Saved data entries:
····················

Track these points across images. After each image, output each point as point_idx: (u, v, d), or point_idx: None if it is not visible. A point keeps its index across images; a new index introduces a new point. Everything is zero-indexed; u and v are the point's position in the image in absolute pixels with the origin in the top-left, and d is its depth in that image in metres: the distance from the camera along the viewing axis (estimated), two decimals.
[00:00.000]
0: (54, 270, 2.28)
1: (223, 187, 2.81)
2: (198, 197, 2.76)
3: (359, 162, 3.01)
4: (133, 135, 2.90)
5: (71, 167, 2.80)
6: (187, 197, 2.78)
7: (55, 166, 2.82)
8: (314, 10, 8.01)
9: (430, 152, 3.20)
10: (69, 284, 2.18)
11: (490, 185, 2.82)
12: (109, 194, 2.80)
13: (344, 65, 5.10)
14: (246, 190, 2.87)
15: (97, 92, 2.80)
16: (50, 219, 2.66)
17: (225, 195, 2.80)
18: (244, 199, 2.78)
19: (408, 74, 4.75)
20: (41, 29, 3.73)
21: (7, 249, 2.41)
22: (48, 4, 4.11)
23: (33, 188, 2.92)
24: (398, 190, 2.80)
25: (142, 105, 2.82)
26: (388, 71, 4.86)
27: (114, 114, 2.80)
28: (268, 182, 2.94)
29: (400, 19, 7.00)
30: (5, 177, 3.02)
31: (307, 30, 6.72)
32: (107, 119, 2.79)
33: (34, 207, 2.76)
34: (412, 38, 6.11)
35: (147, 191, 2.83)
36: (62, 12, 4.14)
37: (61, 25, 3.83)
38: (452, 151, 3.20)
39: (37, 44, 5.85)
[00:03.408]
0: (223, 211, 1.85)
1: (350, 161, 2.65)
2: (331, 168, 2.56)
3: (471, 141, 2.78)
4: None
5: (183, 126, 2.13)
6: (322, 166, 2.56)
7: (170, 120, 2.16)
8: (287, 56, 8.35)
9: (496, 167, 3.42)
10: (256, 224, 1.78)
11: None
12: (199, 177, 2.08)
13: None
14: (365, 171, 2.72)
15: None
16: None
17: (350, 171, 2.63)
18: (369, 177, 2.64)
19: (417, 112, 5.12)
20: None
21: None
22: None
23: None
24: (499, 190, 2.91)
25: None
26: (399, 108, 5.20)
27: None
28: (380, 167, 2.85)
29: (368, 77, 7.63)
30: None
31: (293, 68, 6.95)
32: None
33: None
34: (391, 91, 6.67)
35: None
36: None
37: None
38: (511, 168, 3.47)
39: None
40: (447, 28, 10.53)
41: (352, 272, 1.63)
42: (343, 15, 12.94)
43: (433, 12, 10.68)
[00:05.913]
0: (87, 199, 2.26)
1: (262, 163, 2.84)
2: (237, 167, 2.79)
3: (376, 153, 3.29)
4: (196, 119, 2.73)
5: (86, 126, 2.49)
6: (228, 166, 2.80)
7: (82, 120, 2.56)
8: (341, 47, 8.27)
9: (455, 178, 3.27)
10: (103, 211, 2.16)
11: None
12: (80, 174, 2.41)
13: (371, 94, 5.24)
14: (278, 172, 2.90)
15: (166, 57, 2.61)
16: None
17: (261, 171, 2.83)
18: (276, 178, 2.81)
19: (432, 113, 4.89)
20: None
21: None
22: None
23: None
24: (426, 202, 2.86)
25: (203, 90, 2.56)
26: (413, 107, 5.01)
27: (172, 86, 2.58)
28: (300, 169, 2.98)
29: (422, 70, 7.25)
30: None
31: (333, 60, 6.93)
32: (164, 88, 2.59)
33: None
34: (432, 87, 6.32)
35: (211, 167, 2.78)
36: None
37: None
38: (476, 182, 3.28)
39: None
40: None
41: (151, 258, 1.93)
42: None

····················

**AIM OF THE EXERCISE**
Once you find the line containing "7: (170, 120, 2.16)", copy it and every line after it through the end of the records, exactly and nothing else.

**WRITTEN RESPONSE**
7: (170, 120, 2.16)
8: (287, 56, 8.35)
9: (496, 167, 3.42)
10: (256, 224, 1.78)
11: None
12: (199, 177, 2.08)
13: None
14: (365, 171, 2.72)
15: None
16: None
17: (350, 171, 2.63)
18: (369, 177, 2.64)
19: (417, 112, 5.12)
20: None
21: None
22: None
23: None
24: (499, 190, 2.91)
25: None
26: (399, 108, 5.20)
27: None
28: (380, 167, 2.85)
29: (368, 77, 7.63)
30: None
31: (293, 68, 6.95)
32: None
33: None
34: (391, 91, 6.67)
35: None
36: None
37: None
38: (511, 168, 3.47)
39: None
40: (447, 28, 10.53)
41: (352, 272, 1.63)
42: (343, 15, 12.94)
43: (433, 12, 10.68)
[00:05.913]
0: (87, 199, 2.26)
1: (262, 163, 2.84)
2: (237, 167, 2.79)
3: (376, 153, 3.29)
4: (196, 119, 2.73)
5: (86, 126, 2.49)
6: (228, 166, 2.80)
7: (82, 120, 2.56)
8: (341, 47, 8.27)
9: (455, 178, 3.27)
10: (103, 211, 2.16)
11: None
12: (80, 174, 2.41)
13: (371, 94, 5.24)
14: (278, 172, 2.90)
15: (166, 57, 2.61)
16: None
17: (261, 171, 2.83)
18: (276, 178, 2.81)
19: (432, 113, 4.89)
20: None
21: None
22: None
23: None
24: (426, 202, 2.86)
25: (203, 90, 2.56)
26: (413, 107, 5.01)
27: (172, 86, 2.58)
28: (300, 169, 2.98)
29: (422, 70, 7.25)
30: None
31: (333, 60, 6.93)
32: (164, 88, 2.59)
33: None
34: (432, 87, 6.32)
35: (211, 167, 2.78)
36: None
37: None
38: (476, 182, 3.28)
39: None
40: None
41: (151, 258, 1.93)
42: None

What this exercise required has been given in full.